Japanese police question maker of anatomical skeletons after bones of 500 humans found in garden
Japanese police are questioning the president of a company that manufactured anatomical skeletons after the discovery of the bones of an estimated 500 people in the garden of a suburban home in Tokyo.
The man, who has not been named as he has not yet been charged, is the head of a company called the Habara Skeletal Specimen Research Institute, the Mainichi newspaper reported, and has admitted disposing of the human remains in the garden of one of his employees.
The bones were discovered in November, after the death of the owner of the house in the Adachi district of Tokyo. The property was also used as offices for the company but authorities launched an investigation when a police officer sent to the house discovered what appeared to be human bones in the garden.
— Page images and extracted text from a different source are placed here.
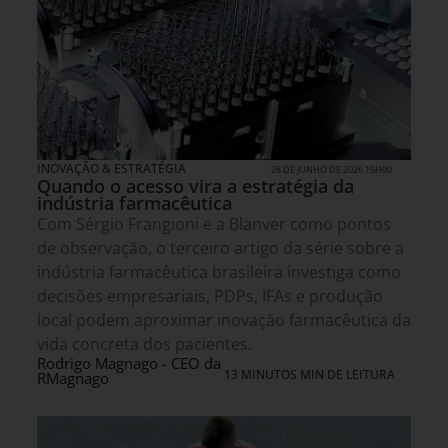
INOVAÇÃO & ESTRATÉGIA
28 DE JUNHO DE 2026 15H00
Quando o acesso vira a estratégia da
indústria farmacêutica
Com Sérgio Frangioni e a Blanver como pontos
de observação, o terceiro artigo da série sobre a
indústria farmacêutica brasileira investiga como
decisões empresariais, PDPs, IFAs e produção
local podem aproximar inovação farmacêutica da
vida concreta dos pacientes.
Rodrigo Magnago - CEO da
13 MINUTOS MIN DE LEITURA
RMagnago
That suspicion was quickly confirmed and forensic officers eventually recovered the partial remains of around 500 individuals.
Police sources told the newspaper that a person questioned in connection with the inquiry said the company president had imported the bones from India “a few decades ago to use for skeleton models”.
Industry sources added that it was “common” for companies that produced anatomical human skeletons for Japanese schools, universities and laboratories to use real human bones up until the 1970s.
In papers sent to public prosecutors by the Metropolitan Police Department, the company president is accused of violating the Waste Management and Public Cleansing Act.
Police are expected to ask how the company was able to obtain and import the bones from India and the investigation may widen to look at other companies in the same business. It is unlikely that the identities of the dead people will be confirmed.